Inilah Persembahan Anak Negeri yang dilaksanakan persis pada tanggal hari jadi Bukittinggi, 22-24 Desember. Soal lahan main yang akan dijadikan trek, Bukittinggi memiliki banyak lokasi ekstrim. “Kali ini lokasi main di daerah Lakuang Lapau Batu, Bukit Apit, Bukittinggi. Tak jauh dari Ngarai Sianok,” lanjut Yurnal Dt Sipado.
Tentunya Pengcab IOF Bukittinggi bekerjasama dan didukung berbagai instansi, mulai Polda Sumbar, Kodim 0304/Agam dan Dinas Pariwisata Kota Bukittinggi. Ini sejalan dengan program Pesona Indonesia untuk dikunjungi wisatawan domestik, sebab diikuti offroader dari Sumatera dan Jawa.

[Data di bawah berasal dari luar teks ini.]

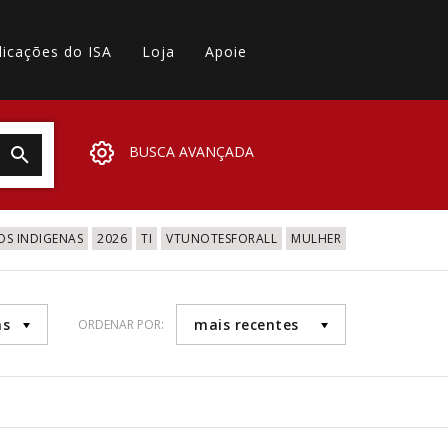
licações do ISA
Loja
Apoie
BUSCA AVANÇADA
OS INDIGENAS
2026
TI
VTUNOTESFORALL
MULHER
as
mais recentes
ORDENAR POR: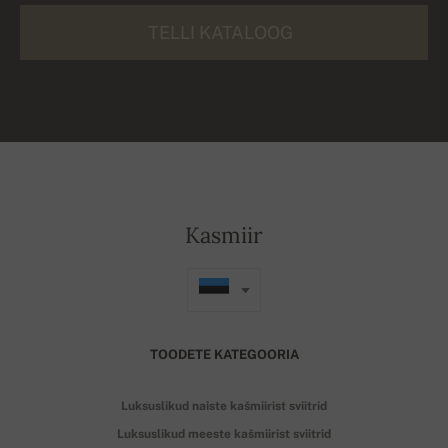
TELLI KATALOOG
Kasmiir
TOODETE KATEGOORIA
Luksuslikud naiste kašmiirist sviitrid
Luksuslikud meeste kašmiirist sviitrid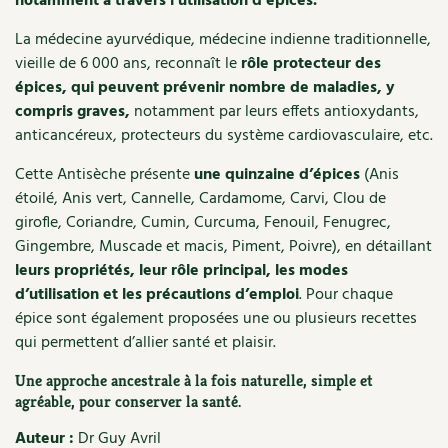
notamment à travers l’utilisation d’épices.
Recettes végétariennes et vegan
Trucs & astuces
La médecine ayurvédique, médecine indienne traditionnelle,
vieille de 6 000 ans, reconnaît le
rôle protecteur des
Habitat écologique
Expés
épices, qui peuvent prévenir nombre de maladies, y
compris graves,
notamment par leurs effets antioxydants,
Conception et gros oeuvre
Trocs & petites annonces
anticancéreux, protecteurs du système cardiovasculaire, etc.
Matériaux écologiques
Cette Antisèche présente
une quinzaine d’épices
(Anis
Appels à témoignage
étoilé, Anis vert, Cannelle, Cardamome, Carvi, Clou de
Énergie
girofle, Coriandre, Cumin, Curcuma, Fenouil, Fenugrec,
Bonnes adresses
Gingembre, Muscade et macis, Piment, Poivre), en détaillant
Gestion de l’eau
Liste des pépiniéristes
leurs propriétés, leur rôle principal, les modes
d’utilisation et les précautions d’emploi
. Pour chaque
Entretien de la maison
Mieux consommer
épice sont également proposées une ou plusieurs recettes
qui permettent d’allier santé et plaisir.
Décoration et petit bricolage
Une approche ancestrale à la fois naturelle, simple et
agréable, pour conserver la santé.
Santé et bien-être
Auteur :
Dr Guy Avril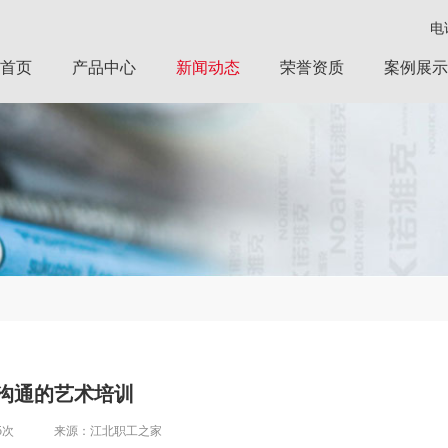
电话
首页
产品中心
新闻动态
荣誉资质
案例展示
效沟通的艺术培训
5次
来源：江北职工之家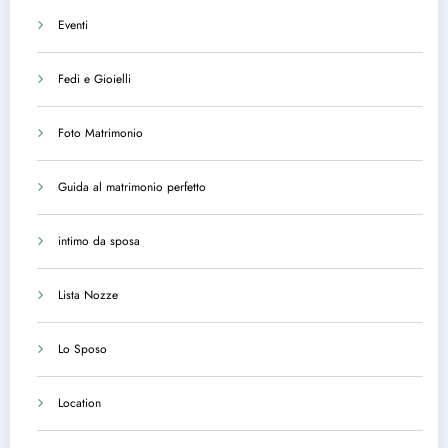
Eventi
Fedi e Gioielli
Foto Matrimonio
Guida al matrimonio perfetto
intimo da sposa
Lista Nozze
Lo Sposo
Location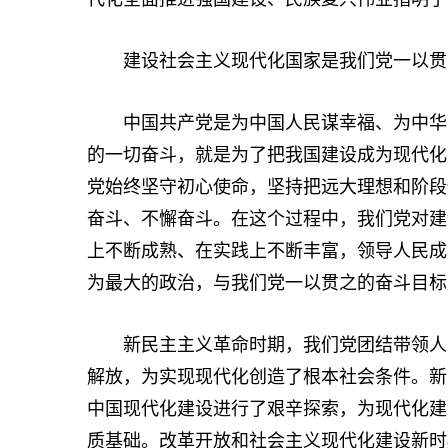
建设社会主义现代化国家是我们党一以贯
中国共产党是为中国人民谋幸福、为中华民
的一切奋斗，就是为了把我国建设成为现代化
党始终坚守初心使命，坚持把远大理想和阶段
奋斗、不懈奋斗。在这个过程中，我们党对建
上不断成熟、在实践上不断丰富，领导人民成
为最大的政治，与我们党一以贯之的奋斗目标
新民主主义革命时期，我们党团结带领人民
解放，为实现现代化创造了根本社会条件。新
中国现代化建设进行了艰辛探索，为现代化建
质基础。改革开放和社会主义现代化建设新时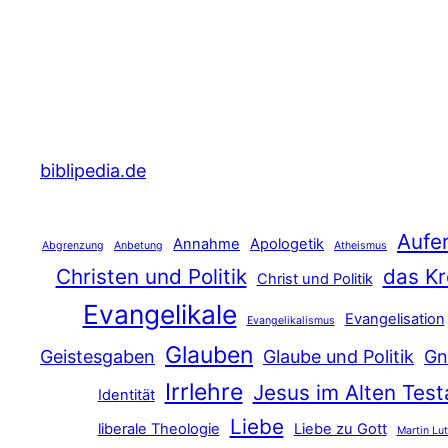
biblipedia.de
Aufe
Annahme
Apologetik
Abgrenzung
Anbetung
Atheismus
Christen und Politik
das Kr
Christ und Politik
Evangelikale
Evangelisation
Evangelikalismus
Glauben
Geistesgaben
Glaube und Politik
Gn
Irrlehre
Jesus im Alten Tes
Identität
Liebe
liberale Theologie
Liebe zu Gott
Martin Lu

Ada 3 kelas perlombaan yang bisa diikuti. Sesuaikan dengan spesifikasi kendaraan. Teratas tentunya kelas Extreme upper 2000cc, lalu Extreme under 2000cc, dan satu lagi khusus buat pemula yaitu kategori Non Winch. Biaya pendaftaran dari Rp.750 ribu sampai Rp.1 juta tergantung kelas.
Bagi yang berhasil Juara Umum bisa bawa pulang satu unit motor trail baru. Selain itu, hadiah uang sebagai Juara Kelas tetap dibagikan dengan patokan buat Juara Pertama mulai dari Rp.5 juta hingga Rp.7,5 juta. Berikutnya hadiah uang sampai pemenang ketiga setiap kelas.
Track Master siapa lagi kalau bukan urang awak Fion Kamil yang baru saja usai Final IOF National Championship di Lahat, Sumatera Selatan. Yang perlu diingat, waktu briefing hari Kamis (22/12) jam 21:30 WIB di sekretariat panpel, Jln Bypass Gulai Bancah, Bukittinggi. Seperti biasa, bagi peserta yang tidak mengikuti briefing, tidak punya hak protes.
Dispensasi khusus buat peserta yang datang dari luar Sumbar, masih bisa scrut di atas jam 00 dengan catatan telah membayar uang pendaftaran via online. “Undangan pun telah disebar ke tim tangguh offroad yang ada di pulau Sumatera dan Jawa untuk menjajal trek ekstrim di Ranah Minang,” pungkas Anggia Putra, Sekretaris Panitia.